В России наши дети четко будут знать, что у них есть право менять мир, менять правила… А в самой фешенебельной стране такого права нет даже у граждан этой страны.
— Вы хотели бы, чтобы ваши дети остались в России?
— Да. В России наши дети четко будут знать, что у них есть право менять мир, менять правила. Это право может быть украдено, оно может быть раздавлено и втоптано, оно может быть усечено, но оно есть по факту рождения, по факту воспитания, по факту жизни. А в самой фешенебельной стране такого права нет даже у граждан этой страны. Понимаете, в развитых странах люди живут на уровне социальных муравьев. Они, безусловно, в большей безопасности, в большем комфорте и большей заботе… Но очень интересно, когда учительница школы звонит в полной истерике родителям, потому что забыла поцеловать на прощание девочку-пятиклассницу, и боится, что та на нее за это обиделась. Ведь дальше девочка-пятиклассница попадает в реальную жизнь, и если она не имеет советской закалки, то просто не сможет конкурировать. Когда вы мигрируете, то платите за безопасность себя и детей. Они, с точки зрения советской культуры, будут социально неполноценны. Но с точки зрения современной российской культуры — если вы способны покупать в день четыре бутылки пива с закуской, вполне себе социально полноценны. Хотя это уже немножко другое.
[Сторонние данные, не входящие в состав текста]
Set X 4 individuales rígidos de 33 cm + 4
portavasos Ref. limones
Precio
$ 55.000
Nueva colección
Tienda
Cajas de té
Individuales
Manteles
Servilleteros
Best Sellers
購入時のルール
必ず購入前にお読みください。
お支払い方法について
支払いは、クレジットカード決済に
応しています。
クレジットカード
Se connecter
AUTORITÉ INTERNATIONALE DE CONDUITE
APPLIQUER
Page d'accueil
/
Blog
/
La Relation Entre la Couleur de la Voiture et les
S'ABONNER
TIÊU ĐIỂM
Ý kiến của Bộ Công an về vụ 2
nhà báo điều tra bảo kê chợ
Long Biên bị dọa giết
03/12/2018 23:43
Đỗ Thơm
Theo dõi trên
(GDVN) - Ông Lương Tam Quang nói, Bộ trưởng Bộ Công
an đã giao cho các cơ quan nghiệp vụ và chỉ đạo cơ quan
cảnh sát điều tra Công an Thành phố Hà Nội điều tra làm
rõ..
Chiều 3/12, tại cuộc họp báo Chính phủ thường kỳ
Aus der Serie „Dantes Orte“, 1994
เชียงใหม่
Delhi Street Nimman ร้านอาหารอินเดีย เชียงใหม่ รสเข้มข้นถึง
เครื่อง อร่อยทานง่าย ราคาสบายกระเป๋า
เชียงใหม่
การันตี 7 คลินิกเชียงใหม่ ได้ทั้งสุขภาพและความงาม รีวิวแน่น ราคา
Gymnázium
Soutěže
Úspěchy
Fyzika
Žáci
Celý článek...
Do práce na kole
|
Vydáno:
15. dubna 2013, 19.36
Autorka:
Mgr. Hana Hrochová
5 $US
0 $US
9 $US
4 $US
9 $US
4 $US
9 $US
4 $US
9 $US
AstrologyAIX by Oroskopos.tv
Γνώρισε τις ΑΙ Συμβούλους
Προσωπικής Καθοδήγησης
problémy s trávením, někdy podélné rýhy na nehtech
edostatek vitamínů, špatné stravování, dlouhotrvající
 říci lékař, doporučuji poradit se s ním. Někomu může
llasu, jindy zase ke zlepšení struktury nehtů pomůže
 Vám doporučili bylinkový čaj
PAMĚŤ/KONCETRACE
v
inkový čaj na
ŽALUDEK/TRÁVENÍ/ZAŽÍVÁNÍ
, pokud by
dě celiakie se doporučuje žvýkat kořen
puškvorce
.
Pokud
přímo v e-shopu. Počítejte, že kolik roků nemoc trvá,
Правящая тусовка объясняет ежеминутно и очень внятно: «Если вам не нравится, как мы воруем, вы можете отсюда валить, и вы обязаны отсюда валить, иначе мы вас посадим в тюрьму».
— Но это ваше субъективное мнение.
— Я никогда не кину камень, и не скажу ничего плохого про человека, который бежит сломя голову из страны. Правящая тусовка объясняет ежеминутно и очень внятно: «Если вам не нравится, как мы воруем, вы можете отсюда валить, и вы обязаны отсюда валить, иначе мы вас посадим в тюрьму». Это в переводе на русский язык, конечно. Я никогда этих людей ни в чем не обвиню. В последние семь лет мне задают стандартный бизнес-вопрос: где в мире зона безопасности? Куда валить, грубо говоря.
— И куда же?
— 300 км от Швейцарии в любую сторону. Вот как-то так. Остальное зависит от индивидуальных предпочтений человека. Кому-то очень хорошо в Белоруссии. Да-да, не смейтесь, у всех свои предпочтения. Мой хороший знакомый купил себе домик в Молдавии и проводит там половину своего времени. Но, если брать универсальные вещи, — вокруг Швейцарии. И некоторые места в Латинской Америке, где решен национальный вопрос.